- Tasks and exercises:
1 - Transcribe the section of the passage on scaling up education methods that opens with the words containing "I think we do" and closes with "and disciplinary moorings.".
2 - Go on with the passage on scaling up education methods, starting after its final sentence.

··· Text passage ···

What can only be discovered in a test tube and lab requires rigorous method and investment. We need to do that in education as well.
They had worked with 17 schools. After 18 months of working with these inner schools, they were seeing improvement with the learning outcomes. With confidence that comes from conviction of success, the consultant who had led the project was coolly dismissive of the idea that India's scale, diversity and complexity, limited the value of his methods.
He was very sincere in pitch, as we sat overlooking the lovely city that he worked in. We enjoyed the breakfast and the view and moved on.
Moving on and ignoring such confident advice is a survival skill in our work. You are inundated every day by solutions, methods and ideas that are "proven" and would dramatically improve education if implemented at scale. Almost all of this advice is with the best of intentions, and with complete conviction.
Usually the conviction, confidence and push are greater, if it's an advocate of the idea, rather than the person who (such people usually are far more measured) has actually implemented it. The advocates are forthright in their admission that ideas implemented at relatively small scale, in controlled conditions and in one particular context may not be applicable elsewhere and at scale; however somehow the idea that they are espousing is different, and these limitations do not apply.
We face this with teacher training, curriculum, pedagogy, technology, school management, motivation, "integrated approaches"….every facet of education and more. Indeed, there are many worthy examples of small successes for all of these. "Small" is relative to the scale, diversity and complexity of a district in India, let alone the entire nation. It is also in the context of the socio-economic & political reality of the country, which can be "controlled" or "overcome" at small scale, but overwhelms everything, the minute you leave that bubble.
I think we do a great disservice to the country by not recognizing the limits of small successes, and bear its negative impact on two dimensions.
First, many a times, fascinated and convinced by some such successes, someone who has the authority to do so, has implemented it at scale. The least damage that it does is the waste of money. The more pernicious effect is the disorientation & confusion that it creates in the ranks of teachers, school leaders and education functionaries at the district level and below. Over a period of time, such implementations may happen often enough for these people to substantially lose their (whatever they had) professional and disciplinary moorings.
Let us take an example. Some pedagogical methods have been attempted to be implemented at scale and quickly, inspired by some excellent model implemented at just a handful of schools. In the absence of most of the other conditions of where these models were originally implemented, e.g. quality and kind of teacher training, school conditions, assessment methods, class size & uniformity, teacher qualification & support etc., these methods have at best been ineffective, and at worst have left teachers feeling lost and helpless, especially because soon enough another such idea comes along.

··· Listed entries ···

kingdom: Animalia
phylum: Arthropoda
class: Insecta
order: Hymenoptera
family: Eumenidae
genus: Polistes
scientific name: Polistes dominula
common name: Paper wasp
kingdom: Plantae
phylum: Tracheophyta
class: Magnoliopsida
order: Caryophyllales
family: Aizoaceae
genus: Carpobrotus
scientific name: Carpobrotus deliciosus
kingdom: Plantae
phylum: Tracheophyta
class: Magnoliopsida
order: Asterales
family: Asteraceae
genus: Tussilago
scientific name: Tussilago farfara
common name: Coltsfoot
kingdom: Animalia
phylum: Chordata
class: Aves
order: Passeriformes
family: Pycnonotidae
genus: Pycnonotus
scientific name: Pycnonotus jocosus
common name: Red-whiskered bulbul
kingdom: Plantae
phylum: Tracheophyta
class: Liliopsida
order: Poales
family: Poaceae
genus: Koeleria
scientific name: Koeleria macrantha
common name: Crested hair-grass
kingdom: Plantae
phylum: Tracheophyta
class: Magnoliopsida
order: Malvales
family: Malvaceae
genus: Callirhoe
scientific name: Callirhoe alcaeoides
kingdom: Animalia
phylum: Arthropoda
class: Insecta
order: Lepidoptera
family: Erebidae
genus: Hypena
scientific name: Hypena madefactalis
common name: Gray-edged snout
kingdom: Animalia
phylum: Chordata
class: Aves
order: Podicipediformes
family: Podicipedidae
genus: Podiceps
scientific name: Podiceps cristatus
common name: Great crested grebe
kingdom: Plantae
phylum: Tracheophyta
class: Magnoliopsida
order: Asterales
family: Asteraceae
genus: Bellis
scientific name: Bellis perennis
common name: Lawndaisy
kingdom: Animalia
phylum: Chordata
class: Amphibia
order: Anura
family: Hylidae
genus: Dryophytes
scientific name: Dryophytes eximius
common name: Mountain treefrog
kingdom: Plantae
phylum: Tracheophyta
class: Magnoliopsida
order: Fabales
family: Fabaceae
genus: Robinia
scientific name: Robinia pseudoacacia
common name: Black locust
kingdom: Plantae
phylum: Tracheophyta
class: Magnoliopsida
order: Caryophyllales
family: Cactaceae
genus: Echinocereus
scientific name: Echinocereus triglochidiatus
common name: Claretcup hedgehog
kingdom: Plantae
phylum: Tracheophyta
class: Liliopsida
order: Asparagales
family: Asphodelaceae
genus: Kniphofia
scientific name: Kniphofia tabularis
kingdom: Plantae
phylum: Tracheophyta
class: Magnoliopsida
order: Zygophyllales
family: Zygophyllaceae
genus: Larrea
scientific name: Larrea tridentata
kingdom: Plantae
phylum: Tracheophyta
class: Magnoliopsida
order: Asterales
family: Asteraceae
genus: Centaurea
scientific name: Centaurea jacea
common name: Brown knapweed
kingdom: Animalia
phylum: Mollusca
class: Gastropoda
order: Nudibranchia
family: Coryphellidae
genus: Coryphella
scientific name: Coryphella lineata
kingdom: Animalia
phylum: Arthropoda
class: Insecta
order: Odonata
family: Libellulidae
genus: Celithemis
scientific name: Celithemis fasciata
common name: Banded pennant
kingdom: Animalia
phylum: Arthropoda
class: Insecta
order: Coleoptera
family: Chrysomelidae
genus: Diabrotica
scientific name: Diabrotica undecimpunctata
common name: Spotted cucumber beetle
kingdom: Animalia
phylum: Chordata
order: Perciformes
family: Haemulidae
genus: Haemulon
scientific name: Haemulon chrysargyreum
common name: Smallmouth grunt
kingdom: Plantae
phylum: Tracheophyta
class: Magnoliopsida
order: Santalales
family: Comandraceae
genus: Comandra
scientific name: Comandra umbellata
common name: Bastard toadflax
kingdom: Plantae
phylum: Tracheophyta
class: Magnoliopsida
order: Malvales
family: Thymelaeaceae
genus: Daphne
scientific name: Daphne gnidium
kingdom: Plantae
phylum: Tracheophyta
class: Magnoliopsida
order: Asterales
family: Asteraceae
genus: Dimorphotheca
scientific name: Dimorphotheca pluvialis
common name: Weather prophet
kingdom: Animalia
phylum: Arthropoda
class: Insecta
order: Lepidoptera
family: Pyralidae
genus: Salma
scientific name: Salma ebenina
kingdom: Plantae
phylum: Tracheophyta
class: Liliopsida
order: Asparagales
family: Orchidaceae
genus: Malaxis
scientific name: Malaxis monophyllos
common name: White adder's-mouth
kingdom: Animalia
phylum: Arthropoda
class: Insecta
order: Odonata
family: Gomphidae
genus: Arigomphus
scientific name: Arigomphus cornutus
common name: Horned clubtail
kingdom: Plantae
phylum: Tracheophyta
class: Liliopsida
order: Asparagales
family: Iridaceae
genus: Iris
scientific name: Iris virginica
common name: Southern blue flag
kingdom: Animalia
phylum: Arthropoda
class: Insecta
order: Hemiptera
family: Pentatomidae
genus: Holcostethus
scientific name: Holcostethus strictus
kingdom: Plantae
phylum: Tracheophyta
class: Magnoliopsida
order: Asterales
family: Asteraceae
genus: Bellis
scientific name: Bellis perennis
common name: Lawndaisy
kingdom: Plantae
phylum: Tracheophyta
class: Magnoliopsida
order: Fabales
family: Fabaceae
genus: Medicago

···

- Answers provided:
1 -
I think we do a great disservice to the country by not recognizing the limits of small successes, and bear its negative impact on two dimensions.
First, many a times, fascinated and convinced by some such successes, someone who has the authority to do so, has implemented it at scale. The least damage that it does is the waste of money. The more pernicious effect is the disorientation & confusion that it creates in the ranks of teachers, school leaders and education functionaries at the district level and below. Over a period of time, such implementations may happen often enough for these people to substantially lose their (whatever they had) professional and disciplinary moorings.

2 -
Besides the disorientation and confusion in the ranks, such implementation at scale creates another problem. It creates the illusion of good work being attempted, distracting the entire system from the fundamental and painstaking work that is really required. In defense of such scaled implementation, the most that can be said is that, it usually doesn't make things worse for the child than it already is.
The second dimension of not recognizing the limits of small successes is the issue of (often) significant opportunity lost. There is much to learn from, from small successes. But that requires method and time to understand the limits. To draw out what can be used in other contexts including across large systems and then implement it appropriately. Indeed discovery, exploration and experimentation do happen only at small scale. What can only be discovered in a test tube and lab, requires rigorous method and investment, to be developed for use in the world, we know that. We do need to do that in education as well.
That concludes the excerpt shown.